Şerefsiz’i, “Su kadar aziz ol,”
diyerek selamlıyor Çildekeş.
Şerefsiz odadan çıkacakken duruyor,
dönüp yanıma geliyor. Elini omzuma koyuyor ve gözlerime diktiği gözleriyle
bakışlarını kaçırmadan eğiliyor. “Su gibi temiz ol,” diyor. “Su gibi saf ol ki
içindeki sana boyun eğebilsin.”
Sözünü bitirdiğini diğerlerinin
çıktığı kapıdan çıkıp Çildekeş’le beni odada yalnız bıraktığında anlıyorum
ancak.
Az sonra aynı kapıdan odaya giren dört
genç üniformalı adam giriyor. Dördüde benzer kıyafet giydiği için üniforma
diyorum.

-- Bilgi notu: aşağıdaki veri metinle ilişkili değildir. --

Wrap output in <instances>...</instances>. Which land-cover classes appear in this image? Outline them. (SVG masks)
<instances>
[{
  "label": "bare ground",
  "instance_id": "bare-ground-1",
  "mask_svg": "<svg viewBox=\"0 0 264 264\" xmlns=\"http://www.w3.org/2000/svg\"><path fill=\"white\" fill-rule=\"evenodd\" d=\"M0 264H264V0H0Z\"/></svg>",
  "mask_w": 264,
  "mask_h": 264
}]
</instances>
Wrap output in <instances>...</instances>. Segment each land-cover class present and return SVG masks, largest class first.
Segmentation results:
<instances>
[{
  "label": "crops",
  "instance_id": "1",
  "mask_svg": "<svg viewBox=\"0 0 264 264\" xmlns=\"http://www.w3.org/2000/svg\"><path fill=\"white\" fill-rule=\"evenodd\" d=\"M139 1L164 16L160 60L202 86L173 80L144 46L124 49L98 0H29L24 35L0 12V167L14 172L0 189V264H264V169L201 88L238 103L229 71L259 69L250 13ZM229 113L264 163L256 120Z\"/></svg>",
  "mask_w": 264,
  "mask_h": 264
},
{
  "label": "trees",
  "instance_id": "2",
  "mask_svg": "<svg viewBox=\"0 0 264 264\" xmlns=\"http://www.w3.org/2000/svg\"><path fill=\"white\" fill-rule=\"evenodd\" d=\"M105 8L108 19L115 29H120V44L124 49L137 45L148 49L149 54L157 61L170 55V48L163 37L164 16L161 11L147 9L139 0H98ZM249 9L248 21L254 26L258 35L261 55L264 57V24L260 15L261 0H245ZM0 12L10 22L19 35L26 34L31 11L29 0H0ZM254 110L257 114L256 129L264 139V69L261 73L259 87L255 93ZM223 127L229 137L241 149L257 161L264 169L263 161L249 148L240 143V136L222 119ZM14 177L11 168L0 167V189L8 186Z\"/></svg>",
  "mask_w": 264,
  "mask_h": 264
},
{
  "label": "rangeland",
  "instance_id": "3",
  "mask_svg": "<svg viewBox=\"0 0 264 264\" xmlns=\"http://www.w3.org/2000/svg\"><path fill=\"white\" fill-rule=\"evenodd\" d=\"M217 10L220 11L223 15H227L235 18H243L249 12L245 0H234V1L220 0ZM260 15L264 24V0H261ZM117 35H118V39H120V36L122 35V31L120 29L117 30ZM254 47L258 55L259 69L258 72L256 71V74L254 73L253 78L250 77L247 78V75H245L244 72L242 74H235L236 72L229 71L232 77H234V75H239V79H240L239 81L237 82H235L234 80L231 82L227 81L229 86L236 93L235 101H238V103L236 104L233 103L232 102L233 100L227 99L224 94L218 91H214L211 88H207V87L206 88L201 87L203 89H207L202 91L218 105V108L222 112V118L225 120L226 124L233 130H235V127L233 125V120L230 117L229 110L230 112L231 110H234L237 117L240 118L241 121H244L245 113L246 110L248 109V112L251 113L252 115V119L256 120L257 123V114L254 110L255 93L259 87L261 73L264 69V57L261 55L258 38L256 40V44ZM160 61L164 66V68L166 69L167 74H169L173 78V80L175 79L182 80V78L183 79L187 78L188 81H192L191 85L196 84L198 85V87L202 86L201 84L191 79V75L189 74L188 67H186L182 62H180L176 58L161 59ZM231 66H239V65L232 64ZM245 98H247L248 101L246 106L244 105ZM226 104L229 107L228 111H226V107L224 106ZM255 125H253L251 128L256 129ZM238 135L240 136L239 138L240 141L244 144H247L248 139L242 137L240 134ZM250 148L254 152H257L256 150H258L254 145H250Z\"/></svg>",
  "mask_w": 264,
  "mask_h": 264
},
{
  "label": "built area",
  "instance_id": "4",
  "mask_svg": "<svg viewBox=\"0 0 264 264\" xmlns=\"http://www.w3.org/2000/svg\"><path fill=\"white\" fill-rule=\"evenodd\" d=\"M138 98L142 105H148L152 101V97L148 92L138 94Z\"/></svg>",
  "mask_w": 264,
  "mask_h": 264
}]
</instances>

Birinin elinde küçük bir çanta var.
“Biz hazırız,” diye tekmil veriyor en
kısa boylu olan. “Emirlerinize uymak için emir aldık Yüce can.”
Çildekeş bana bakıyor önce. Sadece
yutkunuyorum. Sonra dört genç muhafıza dönüyor yine. “O zaman suyu almak için
suya gidelim,” diye emir veriyor.
“Işığımız olun lütfen,” diyor kısa
boylu genç.
Çildekeş hafif reveransla önümde
eğilerek kapıyı gösteriyor. “Seni tünelin ucuna götüreyim,” diye fısıldıyor.
“Sen de bizi gideceğimiz yere götür.”